START RAW DATA

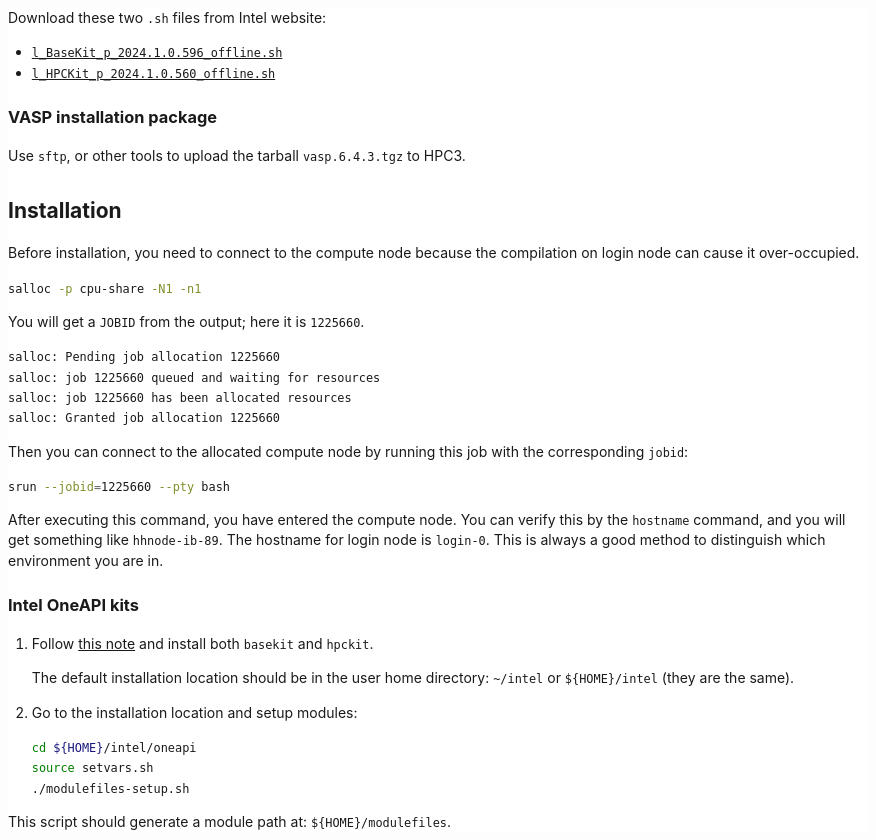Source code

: Download these two `.sh` files from Intel website:

* [`l_BaseKit_p_2024.1.0.596_offline.sh`](https://www.intel.com/content/www/us/en/developer/tools/oneapi/base-toolkit-download.html?operatingsystem=linux&distributions=offline)
* [`l_HPCKit_p_2024.1.0.560_offline.sh`](https://www.intel.com/content/www/us/en/developer/tools/oneapi/hpc-toolkit-download.html?operatingsystem=linux&distributions=offline)

### VASP installation package

Use `sftp`, or other tools to upload the tarball `vasp.6.4.3.tgz` to HPC3.

## Installation

Before installation, you need to connect to the compute node because the compilation on login node can cause it over-occupied.

```sh
salloc -p cpu-share -N1 -n1
```

You will get a `JOBID` from the output; here it is `1225660`.

```text
salloc: Pending job allocation 1225660
salloc: job 1225660 queued and waiting for resources
salloc: job 1225660 has been allocated resources
salloc: Granted job allocation 1225660
```

Then you can connect to the allocated compute node by running this job with the corresponding `jobid`:

```sh
srun --jobid=1225660 --pty bash
```

After executing this command, you have entered the compute node. You can verify this by the `hostname` command, and you will get something like `hhnode-ib-89`. The hostname for login node is `login-0`. This is always a good method to distinguish which environment you are in.

### Intel OneAPI kits

1. Follow [this note](https://www.intel.com/content/www/us/en/docs/oneapi/installation-guide-linux/2024-1/install-with-command-line.html) and install both `basekit` and `hpckit`.

    The default installation location should be in the user home directory: `~/intel` or `${HOME}/intel` (they are the same).

2. Go to the installation location and setup modules:

    ```sh
    cd ${HOME}/intel/oneapi
    source setvars.sh
    ./modulefiles-setup.sh
    ```

This script should generate a module path at: `${HOME}/modulefiles`.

END RAW DATA

* **EXERCISE BRIEF**
Retype the records above word for word, from their first line through the line containing "## Installation", and leave out every picture.

* **TASK RESULT**
Source code

: Download these two `.sh` files from Intel website:

* [`l_BaseKit_p_2024.1.0.596_offline.sh`](https://www.intel.com/content/www/us/en/developer/tools/oneapi/base-toolkit-download.html?operatingsystem=linux&distributions=offline)
* [`l_HPCKit_p_2024.1.0.560_offline.sh`](https://www.intel.com/content/www/us/en/developer/tools/oneapi/hpc-toolkit-download.html?operatingsystem=linux&distributions=offline)

### VASP installation package

Use `sftp`, or other tools to upload the tarball `vasp.6.4.3.tgz` to HPC3.

## Installation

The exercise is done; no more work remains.